A votação no Senado ocorreu logo após a Câmara dos Deputados ter dado seu aval à proposta, também nesta mesma data. A aprovação foi feita de forma simbólica, após um acordo estabelecido com o presidente Lula (PT), visando destravar a pauta legislativa.
A medida foi aprovada pela Comissão Mista no dia anterior, na quarta-feira (2/9), e trouxe algumas alterações, sendo a principal a inclusão de um mecanismo de avaliação dos impactos econômicos da isenção nos setores produtivos do Brasil. Esse mecanismo visa mitigar possíveis efeitos adversos.
A primeira avaliação sobre os impactos da nova legislação será realizada após três meses da sanção, com uma nova análise sendo feita após seis meses.
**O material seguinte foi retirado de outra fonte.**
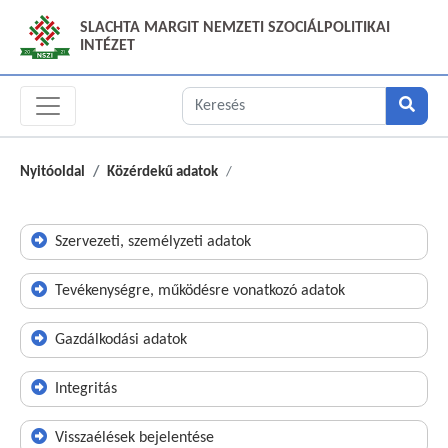
SLACHTA MARGIT NEMZETI SZOCIÁLPOLITIKAI
INTÉZET
Nyitóoldal
Közérdekű adatok
Szervezeti, személyzeti adatok
Tevékenységre, működésre vonatkozó adatok
Gazdálkodási adatok
Integritás
Visszaélések bejelentése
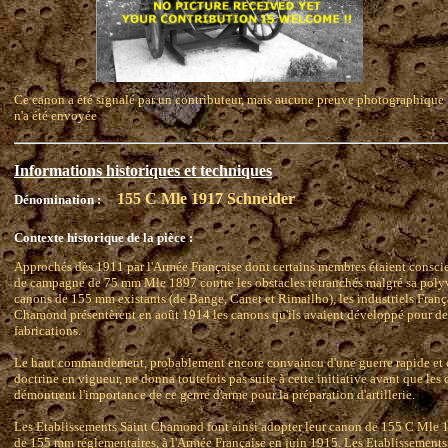
Ce canon a été signalé par un contributeur, mais aucune preuve photographique
n'a été envoyée
Informations historiques et techniques
155 C Mle 1917 Schneider
Dénomination :
Contexte historique de la pièce :
Approchés dès 1911 par l'Armée Française dont certains membres étaient conscie
de campagne de 75 mm Mle 1897 contre les obstacles retranchés malgré sa polyva
canons de 155 mm existants (de Bange, Canet et Rimailho), les industriels Franç
Chamond présentèrent en août 1914 les canons qu'ils avaient développé pour des
fabrications.
Le haut commandement, probablement encore convaincu d'une guerre rapide et 
doctrine en vigueur, ne donna toutefois pas suite à cette initiative avant que le
démontrent l'importance de ce genre d'arme pour la préparation d'artillerie.
Les Etablissements Saint Chamond font ainsi adopter leur canon de 155 C Mle 191
de 155 mm réglementaires, à l'Armée Française en juin 1915. Les Etablissements 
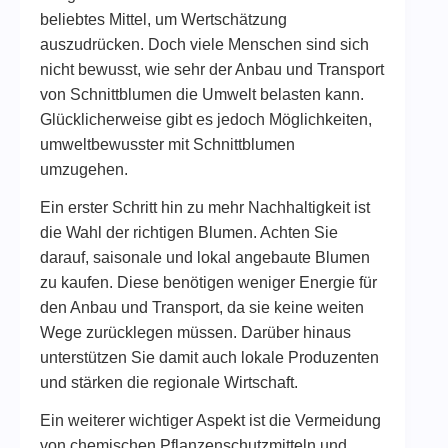
beliebtes Mittel, um Wertschätzung
auszudrücken. Doch viele Menschen sind sich
nicht bewusst, wie sehr der Anbau und Transport
von Schnittblumen die Umwelt belasten kann.
Glücklicherweise gibt es jedoch Möglichkeiten,
umweltbewusster mit Schnittblumen
umzugehen.
Ein erster Schritt hin zu mehr Nachhaltigkeit ist
die Wahl der richtigen Blumen. Achten Sie
darauf, saisonale und lokal angebaute Blumen
zu kaufen. Diese benötigen weniger Energie für
den Anbau und Transport, da sie keine weiten
Wege zurücklegen müssen. Darüber hinaus
unterstützen Sie damit auch lokale Produzenten
und stärken die regionale Wirtschaft.
Ein weiterer wichtiger Aspekt ist die Vermeidung
von chemischen Pflanzenschutzmitteln und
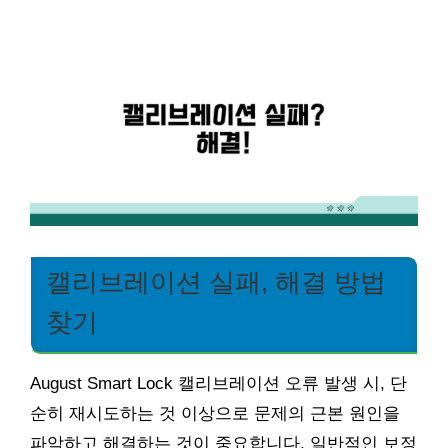
캘리브레이션 실패, 해결 방법
찾기
August Smart Lock 캘리브레이션 오류 발생 시, 단
순히 재시도하는 것 이상으로 문제의 근본 원인을
파악하고 해결하는 것이 중요합니다. 일반적인 보정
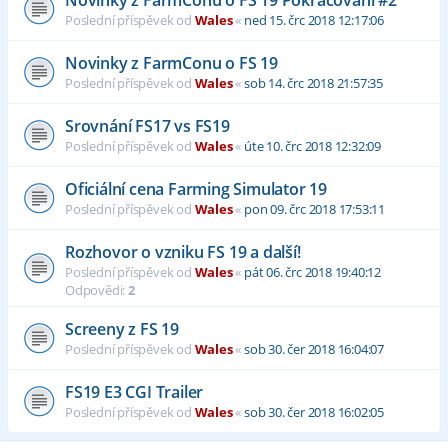
Poslední příspěvek od
Wales
«
ned 15. črc 2018 12:17:06
Novinky z FarmConu o FS 19
Poslední příspěvek od
Wales
«
sob 14. črc 2018 21:57:35
Srovnání FS17 vs FS19
Poslední příspěvek od
Wales
«
úte 10. črc 2018 12:32:09
Oficiální cena Farming Simulator 19
Poslední příspěvek od
Wales
«
pon 09. črc 2018 17:53:11
Rozhovor o vzniku FS 19 a další!
Poslední příspěvek od
Wales
«
pát 06. črc 2018 19:40:12
Odpovědi:
2
Screeny z FS 19
Poslední příspěvek od
Wales
«
sob 30. čer 2018 16:04:07
FS19 E3 CGI Trailer
Poslední příspěvek od
Wales
«
sob 30. čer 2018 16:02:05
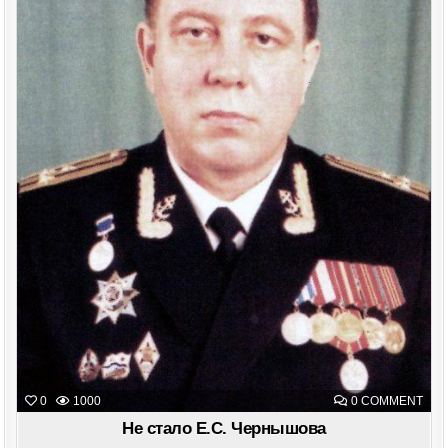
ON
0
1000
0 COMMENT
НЕ
СТА
Не стало Е.С. Чернышова
Е.С.
ЧЕ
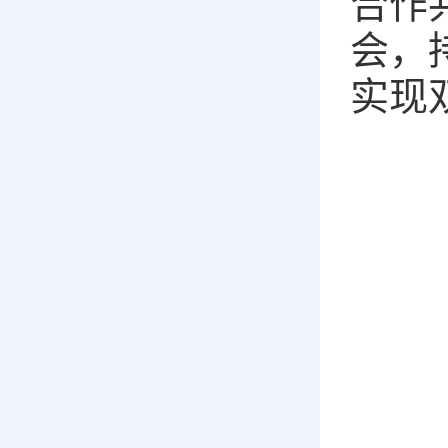
合作
会，
实现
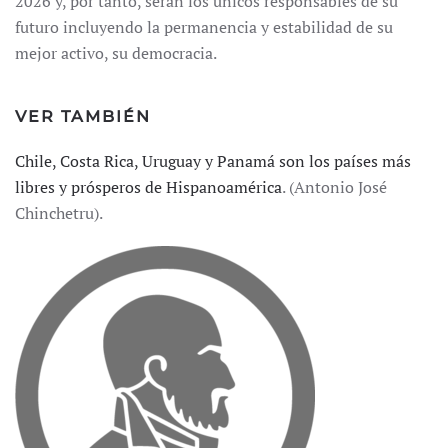
2026 y, por tanto, serán los únicos responsables de su
futuro incluyendo la permanencia y estabilidad de su
mejor activo, su democracia.
VER TAMBIÉN
Chile, Costa Rica, Uruguay y Panamá son los países más
libres y prósperos de Hispanoamérica
. (Antonio José
Chinchetru).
O objetivo é que, ao identificar impactos econômicos, o Ministério da Fazenda possa estudar formas de mitigação, observando o efeito sobre o emprego, renda, arrecadação federal e a competitividade da indústria e do comércio varejista.
Além disso, o Congresso Nacional deverá reavaliar o fim do imposto anualmente, com base nos dados que a Fazenda fornecerá até 30 de abril. Esses dados incluirão informações sobre os setores têxtil e de vestuário, calçados, acessórios, brinquedos e cosméticos.
Vale ressaltar que, de acordo com informações anteriores, a "taxa das blusinhas" levou os Correios a perder R$ 2,2 bilhões em entregas. O governo federal também anunciou que utilizará verbas federais para evitar aumentos nos preços da gasolina e do diesel, em meio a discussões sobre a recuperação econômica do país.